Peter Mertes Stipendium
Installation HD-Video, Sound, Embroidered Textiles, Silicone
Performance at Finissage
2020
Mit ihren Videoprojektionen, Performances und Installationen aus textilen Objekten adressiert Franca Scholz körperliche Beziehungen zwischen Intimität, Distanz, Dominanz und Exklusion. So sind es bereits die Materialien selbst, wie Baumwolle und Jersey, die einen direkten Bezug zum Körper herstellen, weil sie diesen schützen und warmhalten. In Scholz‘ Arbeiten erweisen sie sich jedoch als dysfunktionale Hausutensilien oder Kleidungsstücke und ähneln durch ihre organischen Formen eher selbstständigen Wesen, die einer häuslichen Sphäre entkommen sind.
Auf ihren Oberflächen schlagen sich Spuren und Flecken nieder, der Schmutz scheint sich in den glänzenden Pfützen zu sammeln und formt sich gelegentlich zu einzelnen Worten oder Sätzen.

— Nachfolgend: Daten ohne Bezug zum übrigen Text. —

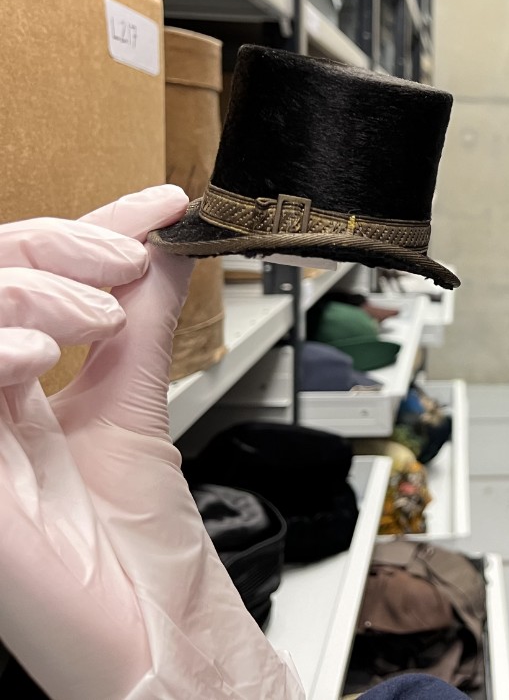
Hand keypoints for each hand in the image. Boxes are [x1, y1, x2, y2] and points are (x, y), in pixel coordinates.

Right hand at [0, 186, 304, 698]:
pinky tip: (41, 351)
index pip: (23, 276)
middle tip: (125, 258)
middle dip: (53, 246)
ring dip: (28, 290)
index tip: (163, 205)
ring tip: (99, 313)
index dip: (84, 226)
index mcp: (9, 387)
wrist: (154, 632)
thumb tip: (163, 247)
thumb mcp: (135, 408)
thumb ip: (138, 329)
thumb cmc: (138, 547)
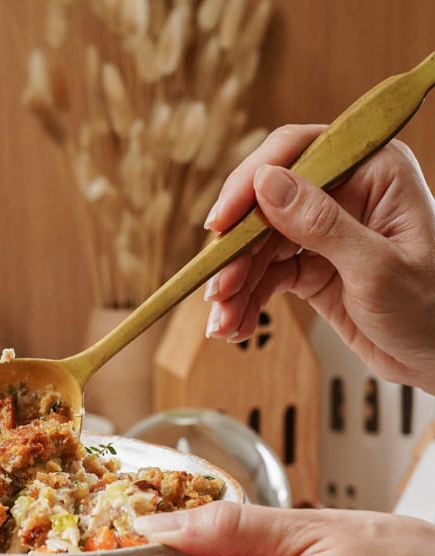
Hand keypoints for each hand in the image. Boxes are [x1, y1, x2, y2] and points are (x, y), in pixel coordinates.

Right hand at [203, 125, 434, 391]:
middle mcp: (345, 192)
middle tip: (218, 289)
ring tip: (222, 323)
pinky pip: (266, 277)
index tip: (222, 223)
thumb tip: (267, 184)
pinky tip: (236, 325)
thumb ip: (322, 225)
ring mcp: (325, 231)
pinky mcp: (312, 267)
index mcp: (373, 170)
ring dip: (235, 285)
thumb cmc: (432, 309)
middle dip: (237, 251)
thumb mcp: (376, 268)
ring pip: (260, 246)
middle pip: (267, 205)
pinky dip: (247, 301)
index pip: (298, 153)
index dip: (251, 183)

Die sprachlichen Komponenten finden sich auch als Stickereien oder Applikationen in den textilen Arrangements wieder. Sie entstammen sowohl selbstverfassten Texten von Scholz als auch Zitaten autofiktionaler Literatur weiblicher Autorinnen, deren Erzählungen meist von ungleichen und verstrickten Verhältnissen zwischen Begierden, Stigmata und Machthierarchien handeln.
An dieser Stelle knüpft die Videoprojektion „Bolder” an, indem diese Beschreibungen von Orten innerhalb einer häuslichen Umgebung in Relation zur inneren Verfassung der Protagonistin setzt. In ihrer Struktur kommen die Textpassagen Bühnenanweisungen aus Drehbüchern gleich, die für das Publikum normalerweise nicht sichtbar sind, hier jedoch vor allem bei den Betrachtenden persönliche Vorstellungen und Erinnerungen zu entfesseln beabsichtigen, um das eigentliche Geschehen selbst zusammenzusetzen.
Schließlich ist es die beidseitige Fragilität und Unvollständigkeit von sprachlicher und körperlicher Repräsentation, die von Scholz in den Blick genommen wird.